MOSCOW (MRC) -- Crude prices inched lower on 22 July as the market balanced talks of further US stimulus spending supported against rising US crude production and heightened US-China tensions, reported S&P Global.
NYMEX September WTI settled 2 cents lower at USD41.90/b and ICE September Brent gave back 3 cents to settle at USD44.29/b.
Oil prices pulled off morning lows following reports that Senate Republicans are considering an at least partial extension of the enhanced unemployment benefits that expire this month.
"We are seeing a bit of a rally on optimism that Congress can get some kind of short-term deal done to put money in the hands of consumers," Price Futures Group senior market analyst Phil Flynn said. "The theory being that those consumers will then put some of that money into their gas tanks and that should help those gasoline demand numbers."
NYMEX August RBOB settled up 31 points at USD1.2828/gal while August ULSD settled 93 points lower at USD1.2707/gal.
Oil futures came under pressure early in the session amid concerns that rising US-China tensions could threaten the Phase One trade deal between the two countries.
The US State Department early July 22 ordered Beijing to close its Houston, Texas consulate within 72 hours, according to media reports. The move marked an escalation of the already strained US-China relations after months of US President Donald Trump chiding Beijing for its handling of the COVID-19 coronavirus outbreak and blaming China for the global spread of the disease.
However, the downside price pressure was limited by the belief that Trump, who faces re-election this fall, is unlikely to allow trade tensions to cloud market outlooks, analysts said.
"The main takeaway is that while this looks like it is escalating pretty quickly, the general belief is still that we will not see complete deterioration of this relationship," OANDA senior market analyst Edward Moya said.
"(President Trump) needs a stronger economy and can't afford China not living up to the trade deal, so we are ultimately going to see this de-escalate eventually," he added.
Markets were also balancing a bearish US inventory report showing crude stockpiles climbed 4.89 million barrels and crude production ticked 100,000 b/d higher in the week ended July 17. But the top-line crude build was partially offset by steep declines in gasoline inventories, which fell 1.8 million barrels last week, putting stockpiles just 6.9% above the five-year average, in from as much as 12.6% in mid-April.
Looking forward, Tropical Depression seven was upgraded to Tropical Storm Gonzalo early July 22 as the storm's wind speed picked up to 75 miles an hour, and expectations are for it to reach hurricane status by July 23, according to the National Hurricane Center data.
Current NHC predictions have Gonzalo moving over Trinidad and Tobago and Venezuela by early July 26 morning into the mouth of the southern Gulf of Mexico.
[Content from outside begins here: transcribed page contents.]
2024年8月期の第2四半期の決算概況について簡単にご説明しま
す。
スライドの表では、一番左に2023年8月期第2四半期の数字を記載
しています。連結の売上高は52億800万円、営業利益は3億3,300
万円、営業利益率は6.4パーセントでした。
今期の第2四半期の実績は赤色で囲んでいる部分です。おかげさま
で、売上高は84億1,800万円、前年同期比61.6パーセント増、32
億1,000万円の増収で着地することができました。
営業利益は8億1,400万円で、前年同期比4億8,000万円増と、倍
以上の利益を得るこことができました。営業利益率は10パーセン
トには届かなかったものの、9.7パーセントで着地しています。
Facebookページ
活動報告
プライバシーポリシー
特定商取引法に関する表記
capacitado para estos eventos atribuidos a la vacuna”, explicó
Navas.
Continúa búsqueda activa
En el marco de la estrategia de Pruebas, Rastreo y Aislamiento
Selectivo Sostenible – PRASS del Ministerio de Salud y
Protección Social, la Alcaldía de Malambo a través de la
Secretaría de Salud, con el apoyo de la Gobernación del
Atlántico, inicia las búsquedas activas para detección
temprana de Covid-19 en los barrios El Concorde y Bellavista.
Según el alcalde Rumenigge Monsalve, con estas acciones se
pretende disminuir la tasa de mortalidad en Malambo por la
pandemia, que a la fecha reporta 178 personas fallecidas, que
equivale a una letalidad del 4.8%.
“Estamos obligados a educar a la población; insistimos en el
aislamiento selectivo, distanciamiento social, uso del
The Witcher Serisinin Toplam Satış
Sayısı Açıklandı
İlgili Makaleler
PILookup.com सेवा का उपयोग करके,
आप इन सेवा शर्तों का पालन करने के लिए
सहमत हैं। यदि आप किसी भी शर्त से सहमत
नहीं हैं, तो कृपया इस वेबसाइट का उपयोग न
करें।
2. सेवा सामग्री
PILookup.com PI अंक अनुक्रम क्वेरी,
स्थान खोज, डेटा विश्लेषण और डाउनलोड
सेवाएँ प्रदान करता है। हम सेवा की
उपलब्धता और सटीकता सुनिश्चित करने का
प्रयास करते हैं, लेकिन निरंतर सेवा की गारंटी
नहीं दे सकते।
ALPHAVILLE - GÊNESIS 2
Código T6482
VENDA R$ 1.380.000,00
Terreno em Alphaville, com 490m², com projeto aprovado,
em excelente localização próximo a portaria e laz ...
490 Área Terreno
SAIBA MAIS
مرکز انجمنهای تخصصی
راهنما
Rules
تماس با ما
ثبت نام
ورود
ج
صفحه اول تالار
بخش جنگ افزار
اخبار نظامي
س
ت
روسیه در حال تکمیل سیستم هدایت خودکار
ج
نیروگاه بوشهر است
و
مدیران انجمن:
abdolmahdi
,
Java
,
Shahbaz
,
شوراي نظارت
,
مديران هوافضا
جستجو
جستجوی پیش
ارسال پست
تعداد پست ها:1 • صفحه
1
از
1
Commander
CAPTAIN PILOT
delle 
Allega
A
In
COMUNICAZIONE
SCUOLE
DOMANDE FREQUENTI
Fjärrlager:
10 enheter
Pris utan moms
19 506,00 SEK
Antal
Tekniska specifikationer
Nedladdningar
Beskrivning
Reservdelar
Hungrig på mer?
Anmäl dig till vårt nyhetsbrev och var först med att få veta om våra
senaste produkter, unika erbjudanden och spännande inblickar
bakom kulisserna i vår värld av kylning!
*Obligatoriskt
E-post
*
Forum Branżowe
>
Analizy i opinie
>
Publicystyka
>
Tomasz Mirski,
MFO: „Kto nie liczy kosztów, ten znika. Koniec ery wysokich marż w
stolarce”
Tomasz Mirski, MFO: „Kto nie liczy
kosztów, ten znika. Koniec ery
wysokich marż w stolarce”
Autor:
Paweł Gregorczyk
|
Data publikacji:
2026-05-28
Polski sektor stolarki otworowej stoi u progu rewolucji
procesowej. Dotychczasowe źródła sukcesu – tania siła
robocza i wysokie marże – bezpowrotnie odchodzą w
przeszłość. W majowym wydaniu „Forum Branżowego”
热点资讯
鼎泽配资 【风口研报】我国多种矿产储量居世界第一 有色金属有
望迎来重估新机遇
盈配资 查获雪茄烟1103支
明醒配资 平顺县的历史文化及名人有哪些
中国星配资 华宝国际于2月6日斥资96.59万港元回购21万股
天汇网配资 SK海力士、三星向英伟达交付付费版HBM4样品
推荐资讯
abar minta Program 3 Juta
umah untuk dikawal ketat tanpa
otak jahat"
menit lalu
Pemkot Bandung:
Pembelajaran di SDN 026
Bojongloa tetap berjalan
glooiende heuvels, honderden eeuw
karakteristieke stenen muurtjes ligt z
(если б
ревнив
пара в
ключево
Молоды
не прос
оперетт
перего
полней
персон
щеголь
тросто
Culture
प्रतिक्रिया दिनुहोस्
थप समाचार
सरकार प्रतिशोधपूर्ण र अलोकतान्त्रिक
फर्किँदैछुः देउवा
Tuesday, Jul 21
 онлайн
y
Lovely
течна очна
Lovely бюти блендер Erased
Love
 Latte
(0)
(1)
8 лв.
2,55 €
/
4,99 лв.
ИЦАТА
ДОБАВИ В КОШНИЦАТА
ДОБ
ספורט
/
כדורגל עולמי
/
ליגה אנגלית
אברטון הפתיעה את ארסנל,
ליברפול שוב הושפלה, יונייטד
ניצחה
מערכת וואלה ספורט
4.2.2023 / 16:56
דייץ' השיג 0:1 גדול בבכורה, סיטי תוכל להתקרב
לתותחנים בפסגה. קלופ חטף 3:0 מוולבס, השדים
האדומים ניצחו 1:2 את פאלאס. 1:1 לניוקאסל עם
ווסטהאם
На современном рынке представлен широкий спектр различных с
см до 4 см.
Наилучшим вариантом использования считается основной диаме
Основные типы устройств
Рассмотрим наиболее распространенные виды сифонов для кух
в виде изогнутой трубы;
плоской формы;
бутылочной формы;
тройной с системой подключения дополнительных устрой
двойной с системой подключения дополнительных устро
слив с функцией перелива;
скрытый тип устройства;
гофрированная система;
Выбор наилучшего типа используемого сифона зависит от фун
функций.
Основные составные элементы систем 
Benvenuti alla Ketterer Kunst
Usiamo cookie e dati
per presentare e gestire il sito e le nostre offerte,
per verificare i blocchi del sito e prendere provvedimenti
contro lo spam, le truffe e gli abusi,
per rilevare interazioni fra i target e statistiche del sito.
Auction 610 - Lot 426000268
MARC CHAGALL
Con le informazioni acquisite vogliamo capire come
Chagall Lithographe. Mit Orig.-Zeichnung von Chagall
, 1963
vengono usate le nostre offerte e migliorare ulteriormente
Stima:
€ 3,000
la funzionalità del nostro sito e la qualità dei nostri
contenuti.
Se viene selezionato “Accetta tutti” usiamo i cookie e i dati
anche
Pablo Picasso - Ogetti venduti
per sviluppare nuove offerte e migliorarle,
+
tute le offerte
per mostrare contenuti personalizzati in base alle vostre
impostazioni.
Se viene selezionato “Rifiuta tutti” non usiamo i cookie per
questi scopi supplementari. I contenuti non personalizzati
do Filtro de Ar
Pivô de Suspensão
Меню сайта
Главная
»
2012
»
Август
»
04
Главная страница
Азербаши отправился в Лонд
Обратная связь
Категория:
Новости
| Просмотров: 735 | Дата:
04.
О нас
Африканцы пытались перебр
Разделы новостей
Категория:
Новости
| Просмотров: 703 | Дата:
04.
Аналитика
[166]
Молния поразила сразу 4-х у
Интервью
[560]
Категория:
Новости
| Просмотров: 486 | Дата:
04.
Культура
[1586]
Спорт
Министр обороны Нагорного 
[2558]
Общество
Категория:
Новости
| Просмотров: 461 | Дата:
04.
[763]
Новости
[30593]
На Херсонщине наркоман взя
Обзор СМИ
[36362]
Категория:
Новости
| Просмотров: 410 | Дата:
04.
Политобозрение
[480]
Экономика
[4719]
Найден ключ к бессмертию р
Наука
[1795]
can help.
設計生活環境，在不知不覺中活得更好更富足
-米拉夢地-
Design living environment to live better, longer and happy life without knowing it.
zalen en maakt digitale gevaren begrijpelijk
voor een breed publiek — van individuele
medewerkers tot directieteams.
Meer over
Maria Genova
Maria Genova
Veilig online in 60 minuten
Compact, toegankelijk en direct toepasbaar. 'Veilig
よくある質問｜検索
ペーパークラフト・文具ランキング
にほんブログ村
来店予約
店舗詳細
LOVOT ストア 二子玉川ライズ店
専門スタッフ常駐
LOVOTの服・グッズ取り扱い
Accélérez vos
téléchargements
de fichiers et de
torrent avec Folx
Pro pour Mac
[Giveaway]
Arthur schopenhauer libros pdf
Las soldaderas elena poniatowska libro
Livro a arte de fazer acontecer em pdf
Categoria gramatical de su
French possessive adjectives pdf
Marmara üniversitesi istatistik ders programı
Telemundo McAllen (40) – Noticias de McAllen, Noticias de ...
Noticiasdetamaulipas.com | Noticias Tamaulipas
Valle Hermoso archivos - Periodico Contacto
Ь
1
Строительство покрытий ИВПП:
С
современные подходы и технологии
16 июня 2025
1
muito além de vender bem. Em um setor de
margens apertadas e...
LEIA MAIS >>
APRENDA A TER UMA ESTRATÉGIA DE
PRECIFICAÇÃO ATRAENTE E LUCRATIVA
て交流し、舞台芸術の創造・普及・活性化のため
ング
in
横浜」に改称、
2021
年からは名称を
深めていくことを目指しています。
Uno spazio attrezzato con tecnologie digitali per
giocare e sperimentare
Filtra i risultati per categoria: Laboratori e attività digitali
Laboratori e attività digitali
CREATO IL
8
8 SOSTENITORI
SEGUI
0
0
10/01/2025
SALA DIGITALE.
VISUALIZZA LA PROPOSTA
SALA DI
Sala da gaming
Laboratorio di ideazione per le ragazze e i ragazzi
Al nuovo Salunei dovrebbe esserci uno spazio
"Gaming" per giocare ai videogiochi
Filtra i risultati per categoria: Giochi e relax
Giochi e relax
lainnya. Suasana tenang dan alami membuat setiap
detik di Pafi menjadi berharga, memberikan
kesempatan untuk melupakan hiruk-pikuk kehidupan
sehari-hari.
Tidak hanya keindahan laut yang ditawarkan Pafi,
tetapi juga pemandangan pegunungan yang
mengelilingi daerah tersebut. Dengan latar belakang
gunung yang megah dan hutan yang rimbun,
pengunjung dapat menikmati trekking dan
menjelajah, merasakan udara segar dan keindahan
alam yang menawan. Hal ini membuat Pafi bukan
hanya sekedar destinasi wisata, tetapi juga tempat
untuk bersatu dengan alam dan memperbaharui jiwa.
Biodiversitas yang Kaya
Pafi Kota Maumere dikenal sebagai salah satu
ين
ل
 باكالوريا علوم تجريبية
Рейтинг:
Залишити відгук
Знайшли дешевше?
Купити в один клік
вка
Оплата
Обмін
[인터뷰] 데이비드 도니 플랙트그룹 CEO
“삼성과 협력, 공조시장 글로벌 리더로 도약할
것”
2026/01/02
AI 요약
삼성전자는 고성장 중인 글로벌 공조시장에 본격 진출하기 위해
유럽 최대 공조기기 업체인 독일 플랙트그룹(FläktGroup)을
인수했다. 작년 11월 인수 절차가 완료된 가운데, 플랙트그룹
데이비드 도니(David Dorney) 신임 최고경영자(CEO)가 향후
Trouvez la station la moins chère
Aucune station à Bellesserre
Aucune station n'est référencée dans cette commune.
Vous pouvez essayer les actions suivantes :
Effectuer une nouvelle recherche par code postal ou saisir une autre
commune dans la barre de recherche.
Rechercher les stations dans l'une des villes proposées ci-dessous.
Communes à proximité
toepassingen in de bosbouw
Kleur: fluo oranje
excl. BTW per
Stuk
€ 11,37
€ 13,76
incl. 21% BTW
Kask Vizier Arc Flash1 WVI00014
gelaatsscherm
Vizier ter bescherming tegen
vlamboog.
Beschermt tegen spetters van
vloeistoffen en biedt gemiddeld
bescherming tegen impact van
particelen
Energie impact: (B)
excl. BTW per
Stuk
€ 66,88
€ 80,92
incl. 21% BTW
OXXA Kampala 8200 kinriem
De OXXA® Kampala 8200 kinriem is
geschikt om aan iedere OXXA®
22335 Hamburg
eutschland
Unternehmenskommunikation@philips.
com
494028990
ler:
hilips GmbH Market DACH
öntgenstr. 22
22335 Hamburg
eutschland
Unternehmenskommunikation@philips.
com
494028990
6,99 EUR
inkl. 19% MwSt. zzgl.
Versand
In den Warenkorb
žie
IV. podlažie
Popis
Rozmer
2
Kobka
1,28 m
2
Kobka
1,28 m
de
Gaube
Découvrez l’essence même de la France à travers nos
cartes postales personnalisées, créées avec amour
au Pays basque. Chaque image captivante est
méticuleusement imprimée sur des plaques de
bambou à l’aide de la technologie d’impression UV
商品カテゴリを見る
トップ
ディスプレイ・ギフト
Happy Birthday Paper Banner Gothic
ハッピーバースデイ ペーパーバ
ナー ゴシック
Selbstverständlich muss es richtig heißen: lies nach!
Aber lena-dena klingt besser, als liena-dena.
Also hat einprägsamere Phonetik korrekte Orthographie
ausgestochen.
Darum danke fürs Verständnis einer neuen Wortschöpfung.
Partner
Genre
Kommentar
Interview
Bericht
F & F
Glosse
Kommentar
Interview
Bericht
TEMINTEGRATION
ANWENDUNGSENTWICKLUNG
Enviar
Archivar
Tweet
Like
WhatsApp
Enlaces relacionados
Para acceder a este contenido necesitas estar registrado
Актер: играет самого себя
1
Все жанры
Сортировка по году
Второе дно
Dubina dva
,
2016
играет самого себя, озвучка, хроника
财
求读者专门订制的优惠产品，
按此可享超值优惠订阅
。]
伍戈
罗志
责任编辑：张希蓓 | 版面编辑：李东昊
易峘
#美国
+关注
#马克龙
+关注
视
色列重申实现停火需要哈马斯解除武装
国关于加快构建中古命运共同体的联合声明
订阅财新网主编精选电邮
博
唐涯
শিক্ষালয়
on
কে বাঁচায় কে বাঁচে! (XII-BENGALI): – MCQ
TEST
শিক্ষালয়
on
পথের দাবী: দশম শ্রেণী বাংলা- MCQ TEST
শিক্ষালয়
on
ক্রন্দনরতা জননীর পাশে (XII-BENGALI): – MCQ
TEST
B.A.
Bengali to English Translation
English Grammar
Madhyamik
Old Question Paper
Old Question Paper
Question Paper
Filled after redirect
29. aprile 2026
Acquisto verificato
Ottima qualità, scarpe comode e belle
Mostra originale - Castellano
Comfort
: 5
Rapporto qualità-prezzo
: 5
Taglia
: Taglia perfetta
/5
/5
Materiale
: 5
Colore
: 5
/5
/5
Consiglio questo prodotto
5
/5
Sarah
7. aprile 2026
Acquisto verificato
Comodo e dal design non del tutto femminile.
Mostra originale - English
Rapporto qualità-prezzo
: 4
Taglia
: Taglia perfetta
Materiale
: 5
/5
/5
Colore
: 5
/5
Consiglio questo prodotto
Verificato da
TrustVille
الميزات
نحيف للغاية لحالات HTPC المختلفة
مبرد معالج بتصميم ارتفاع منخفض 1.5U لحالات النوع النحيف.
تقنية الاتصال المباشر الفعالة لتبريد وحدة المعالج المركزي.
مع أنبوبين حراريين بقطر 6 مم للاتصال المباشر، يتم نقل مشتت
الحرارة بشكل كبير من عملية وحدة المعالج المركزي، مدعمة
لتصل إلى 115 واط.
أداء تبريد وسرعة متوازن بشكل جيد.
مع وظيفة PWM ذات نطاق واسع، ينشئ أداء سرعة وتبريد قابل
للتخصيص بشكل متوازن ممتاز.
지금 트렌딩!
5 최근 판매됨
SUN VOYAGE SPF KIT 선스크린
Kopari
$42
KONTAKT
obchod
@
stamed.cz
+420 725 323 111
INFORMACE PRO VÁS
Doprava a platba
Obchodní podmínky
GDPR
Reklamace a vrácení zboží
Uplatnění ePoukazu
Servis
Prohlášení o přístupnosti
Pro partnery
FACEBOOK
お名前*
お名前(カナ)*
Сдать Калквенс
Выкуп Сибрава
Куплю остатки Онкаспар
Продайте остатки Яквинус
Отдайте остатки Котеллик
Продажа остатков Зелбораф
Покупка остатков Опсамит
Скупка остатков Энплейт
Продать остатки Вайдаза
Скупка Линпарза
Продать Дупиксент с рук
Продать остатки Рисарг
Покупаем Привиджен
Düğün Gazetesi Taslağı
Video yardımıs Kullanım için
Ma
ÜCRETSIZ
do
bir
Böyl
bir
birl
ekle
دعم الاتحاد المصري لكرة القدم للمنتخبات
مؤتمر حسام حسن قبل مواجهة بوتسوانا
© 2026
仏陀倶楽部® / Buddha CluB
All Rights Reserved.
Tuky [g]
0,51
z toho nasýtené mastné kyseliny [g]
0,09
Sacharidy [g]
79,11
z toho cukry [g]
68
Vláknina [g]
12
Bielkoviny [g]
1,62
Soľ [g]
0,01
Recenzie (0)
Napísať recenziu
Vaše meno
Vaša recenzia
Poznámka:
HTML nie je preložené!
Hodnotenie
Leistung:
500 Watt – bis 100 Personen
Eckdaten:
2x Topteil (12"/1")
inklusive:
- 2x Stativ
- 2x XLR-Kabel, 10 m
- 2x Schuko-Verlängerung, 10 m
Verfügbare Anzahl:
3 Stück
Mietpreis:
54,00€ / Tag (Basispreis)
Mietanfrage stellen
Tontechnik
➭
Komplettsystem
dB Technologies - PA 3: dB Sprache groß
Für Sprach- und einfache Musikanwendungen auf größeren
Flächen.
And while the NHC said it expects strengthening to continue "over the next couple days with a leveling off," it is too soon to gauge what impact, if any, it will have on oil and gas infrastructure in the Gulf of Mexico.
As MRC informed previously, global oil consumption cut by up to a third in Q1 2020. What happens next in the oil market depends on how quickly and completely the global economy emerges from lockdown, and whether the recessionary hit lingers through the rest of this year and into 2021.
Earlier this year, BP said the deadly coronavirus outbreak could cut global oil demand growth by 40 per cent in 2020, putting pressure on Opec producers and Russia to curb supplies to keep prices in check.
And in September 2019, six world's major petrochemical companies in Flanders, Belgium, North Rhine-Westphalia, Germany, and the Netherlands (Trilateral Region) announced the creation of a consortium to jointly investigate how naphtha or gas steam crackers could be operated using renewable electricity instead of fossil fuels. The Cracker of the Future consortium, which includes BASF, Borealis, BP, LyondellBasell, SABIC and Total, aims to produce base chemicals while also significantly reducing carbon emissions. The companies agreed to invest in R&D and knowledge sharing as they assess the possibility of transitioning their base chemical production to renewable electricity.
Ethylene and propylene are feedstocks for producing polyethylene (PE) and polypropylene (PP).
According to MRC's DataScope report, PE imports to Russia dropped in January-June 2020 by 7% year on year to 328,000 tonnes. High density polyethylene (HDPE) accounted for the main decrease in imports. At the same time, PP imports into Russia rose in the first six months of 2020 by 21% year on year to 105,300 tonnes. Propylene homopolymer (homopolymer PP) accounted for the main increase in imports.